Benimle Ol İstiyorum

369 40 14
                                    

"Üzgünüm Demir. Her güzel anın bir sonu vardır ve.. senin ki de bitti."

Şaşkınlıkla arkamı dönerek sesin sahibine baktım. Hayal mi görüyordum ben? Biri beni cimciklesin. Karşımda dağınık saçları ve neredeyse üzerine yapışmış siyah takım elbisesiyle Ural duruyordu. Ural ile kısa bir an göz göze geldiğimizde içimde anlam veremediğim tuhaf bir his oluşmuştu. Ve de bunun bozulması saniyeleri bile almamıştı çünkü Demir iki büyük adımda önüme geçerek Ural ile arama girmişti. Biraz sol tarafa kayarak Demir'in arkasından çıktım.  Demir derin bir nefes alıp konuştu "Ne demeye çalışıyorsun?"

"Ne anladıysan kardeşim." Diyerek dudağını yukarı kıvırdı Ural ve devam etti "İris gidelim."

"İris hiçbir yere gitmiyor." Dedi Demir sert sesiyle. Aslında şu an tam tersi Ural ile gitmek istiyordum. Onun ile beraber olmak istiyordum. Ama Böyle birşey yaparasam kesinllikle Demir'e çok büyük bir ayıp yapmış olacaktım çünkü benim için bu kadar uğraşmış ve arkadaş olamamız için çabalıyordu. Bu şekilde bırakıp gitmem doğru olmazdı.

"Buna ne zamandan beri sen karar verebiliyorsun Demir?" Diyerek bize doğru yaklaşmaya başladı Ural. Bana doğru attığı her adımda yüzü daha da netleşirken kalp atışlarım da hızlanıyordu.

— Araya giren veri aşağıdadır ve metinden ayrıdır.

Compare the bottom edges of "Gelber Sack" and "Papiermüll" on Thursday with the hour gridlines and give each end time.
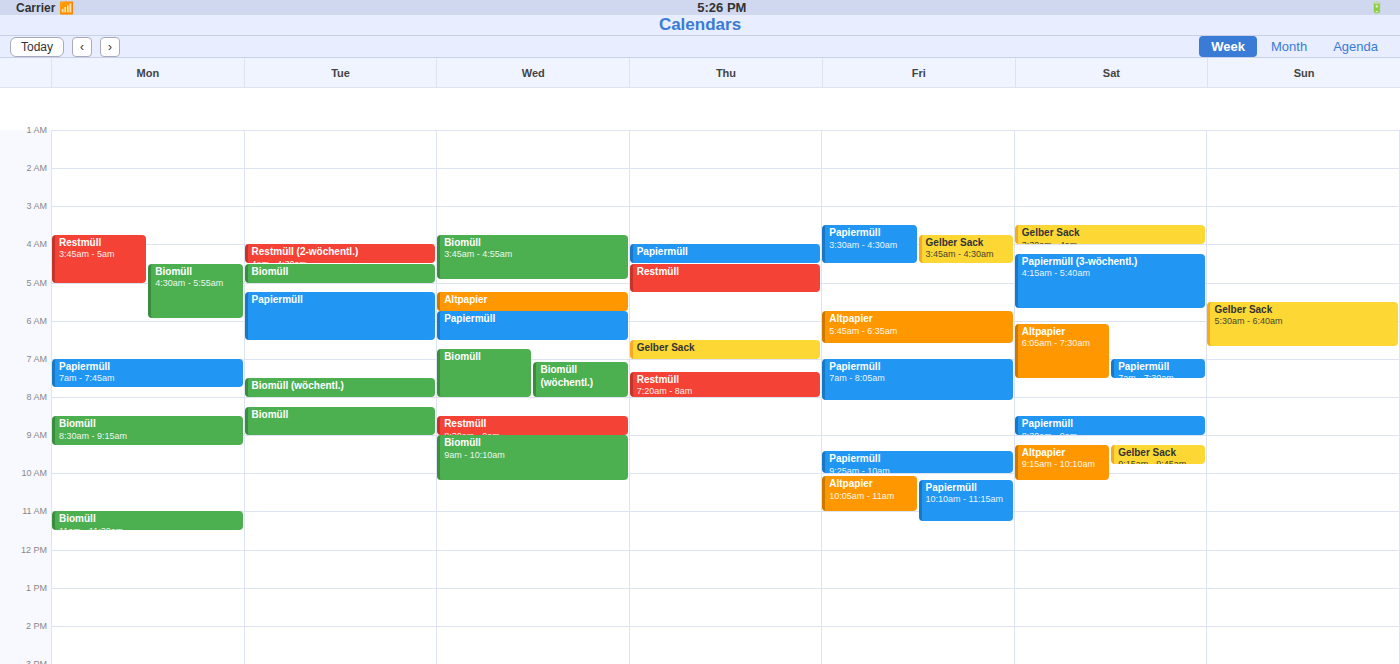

Demir tamamen önüme geçerek Ural'ı görmemi engelleyince artık olaya el atmamın zamanı geldiğini anlamıştım yoksa kötü şeyler olabilirdi.

"Ural git!" Diye uyarıda bulundu Demir buz gibi sesiyle birlikte. Demir'in arkasından çıkarak ikisinin ortasına girdim. Ural öfke dolu bakışlarıyla Demir'e bakıyordu Demir'in de ondan farkı yoktu. Sertçe yutkunup dudaklarımı araladım.

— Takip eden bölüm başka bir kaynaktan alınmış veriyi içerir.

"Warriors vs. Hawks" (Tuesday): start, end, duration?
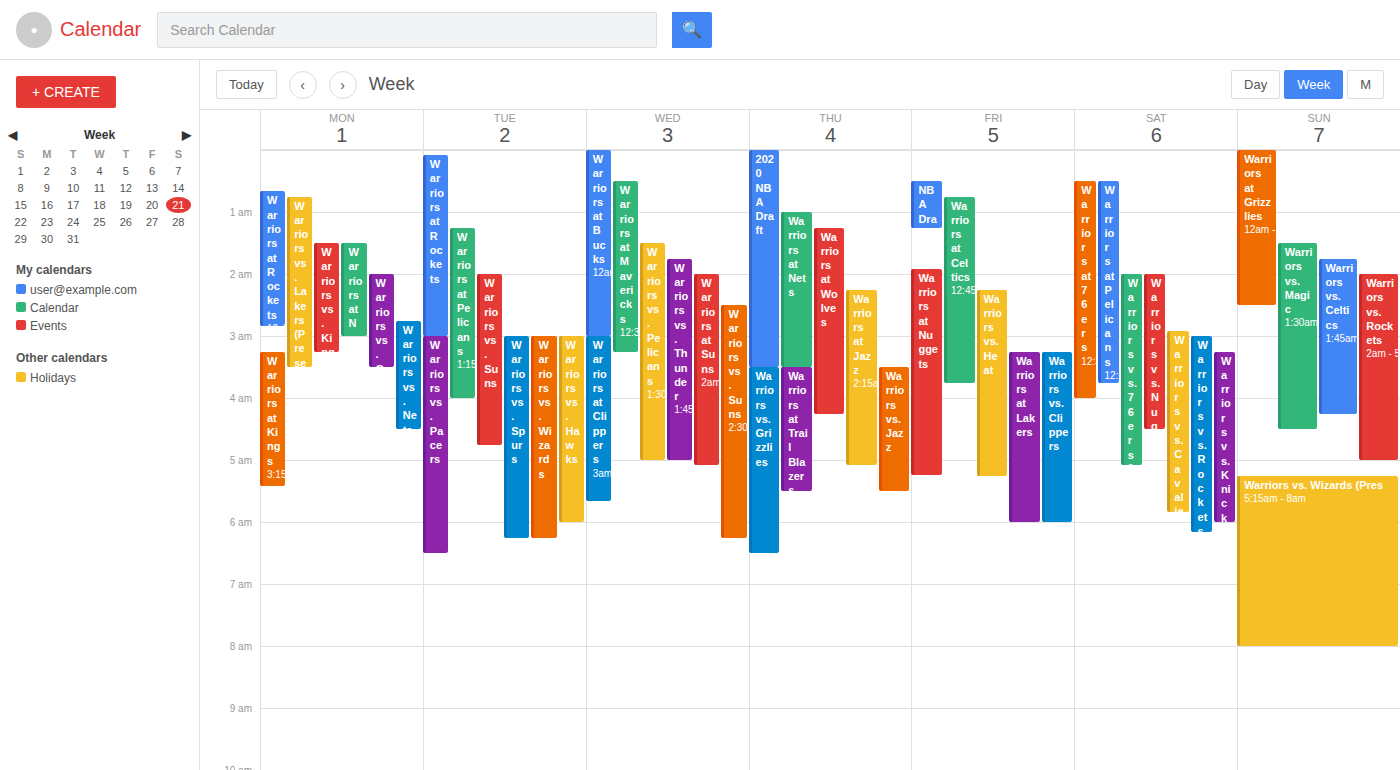
3:00 AM to 6:00 AM, 3 hours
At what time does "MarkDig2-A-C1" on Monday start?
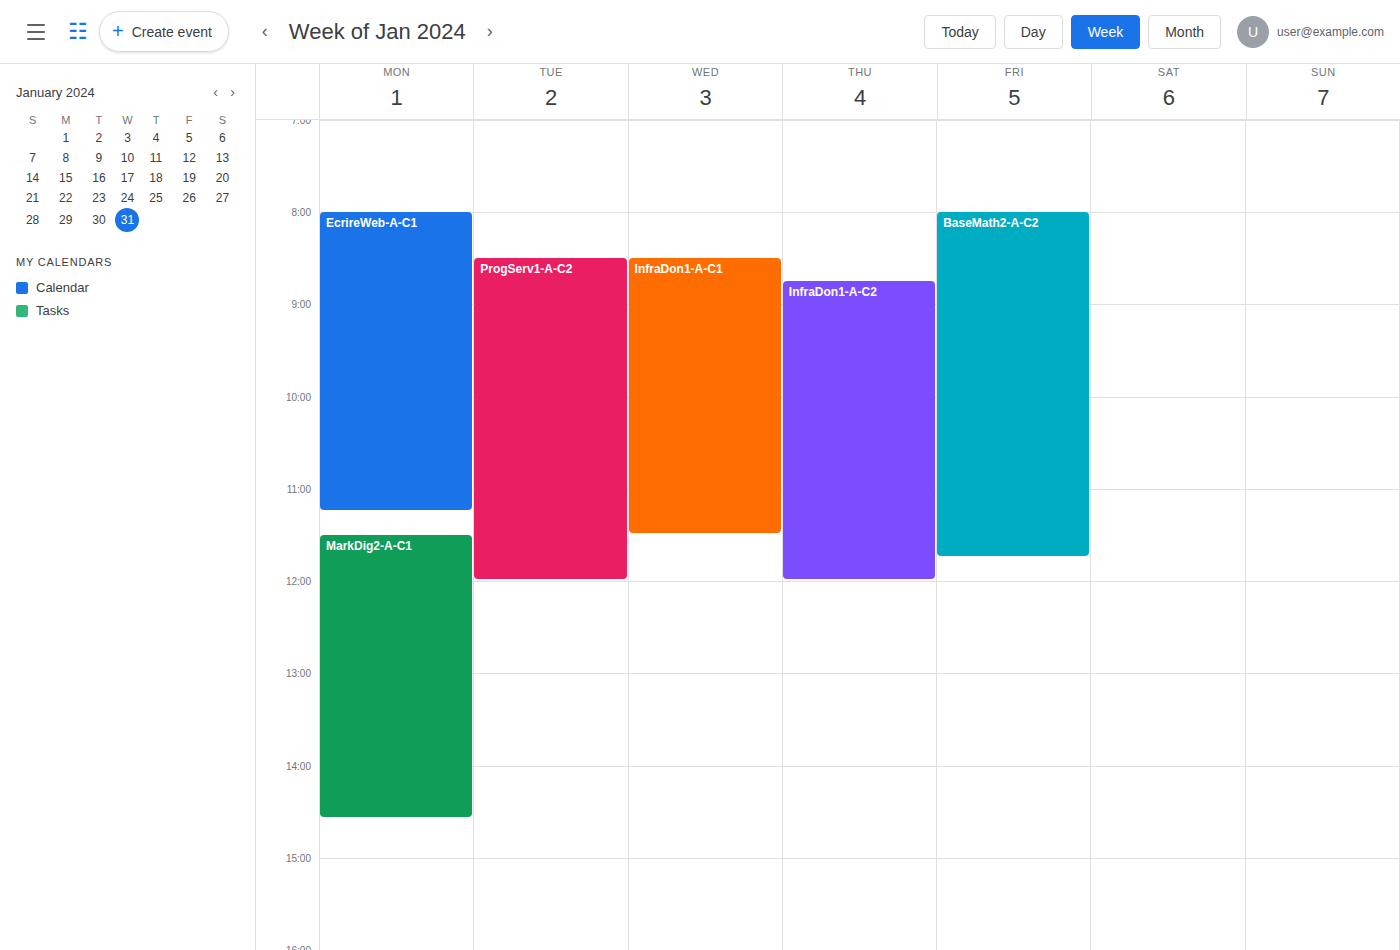
11:30 AM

"Burda ne işin var Ural?" Diyerek Ural'a döndüm. Buraya ne için geldiğini merak ediyordum. Geldiğinden rahatsız değildim fakat gelme amacını merak etmiştim. Ural kısa bir an bana baktıktan sonra bakışlarını geri Demir'e çevirdi.

"Acaba neden? Demir sen mi söylemek istersin ben mi söyleyeyim?" Diyerek ellerini cebine koydu Ural. Neyden bahsediyordu? Buraya onu Demir mi çağırmıştı yoksa işin içinde çok farklı şeyler mi vardı? Biri bana burda neler olduğunu hemen anlatabilir mi?!

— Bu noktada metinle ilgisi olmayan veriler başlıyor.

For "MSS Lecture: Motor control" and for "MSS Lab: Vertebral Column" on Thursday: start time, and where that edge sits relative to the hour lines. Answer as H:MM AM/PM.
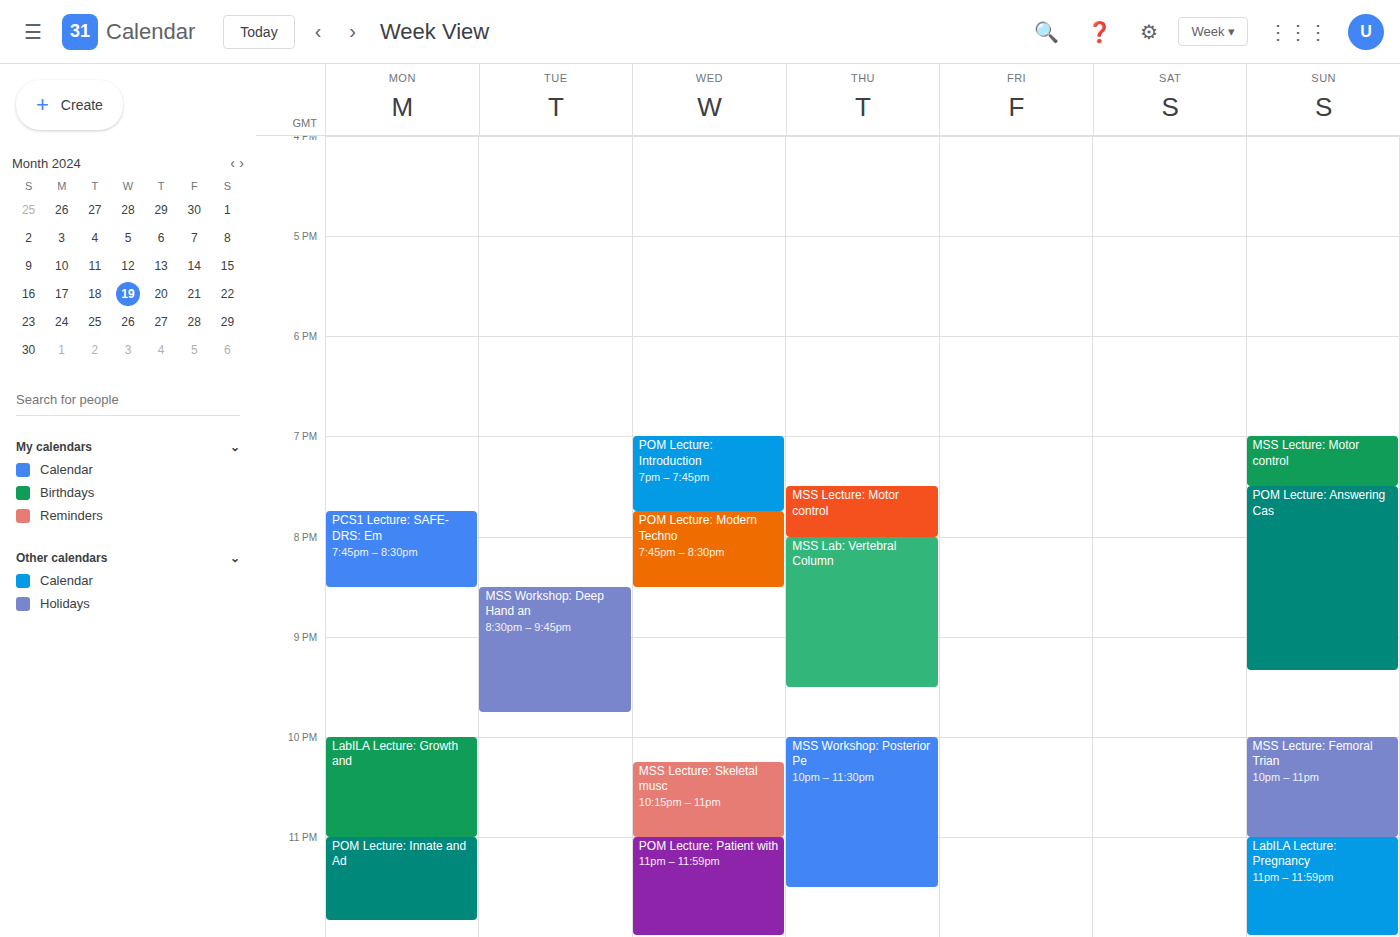
"MSS Lecture: Motor control": 7:30 PM, halfway between the 7 PM and 8 PM lines. "MSS Lab: Vertebral Column": 8:00 PM, exactly on the 8 PM line.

Ural cebinden telefonunu çıkartıp birşey açtıktan sonra telefonu bana çevirdi. Bu benim resmimdi. Buraya ilk geldiğimde masa'nın başında denizi izlerken biri benim resmimi çekip Ural'a göndermişti. Ural resmimden çıkıp mesajı gösterdi hızlıca

'Çok yazık! Sabah ellerinle astığın balonların kimin için olduğunu öğrendin mi? Bu kadar aptal olma Ural. Onu bulmuşken kaybetmeyeceğim!'

Bunu yazan kişi Demirdi. Hızlıca arkamı dönerek Demir'in yüzüne tokat attım. Demir'in yüzü sol tarafa yatarken gözümden bir damla yaş süzüldü.

Demir bana yalan mı söylemişti yani? Bana sadece arkadaş olmak istediğini söylerken bu yazdıkları ne demek oluyordu? Ona güvenmiştim, güvenerek burda kalmış ve onu affetmeyi kabul etmiştim ama...Demir benim bütün güvenimi boşa çıkarmıştı.

Ural'ın yanından geçerek Hızlıca yürümeye başladım. Ayaklarım her ne kadar kuma gömülse de bunu önemsemeden biraz daha hızlandım. Burdan gitmek istiyordum hemde hemen. Gözümden süzülen yaşı hemen yok ettim.

"İris bekle." Diye arkamdan seslenen Demir'i umursamadan yürümeye devam ettim. Sonunda kumsal bittiğinde düz yola çıkarak yürümeye devam ettim. Saat baya geç olduğu için kimse yoktu ve bu beni daha da rahatlatmıştı. İnsanların bana tuhaf gözlerle bakmasını istemiyordum.

Bir el bileğimi sıkıca sardığında elimi kurtarmak için çektim ama becerememiştim çünkü çok sıkı tutuyordu. Arkamı dönmeden konuştum.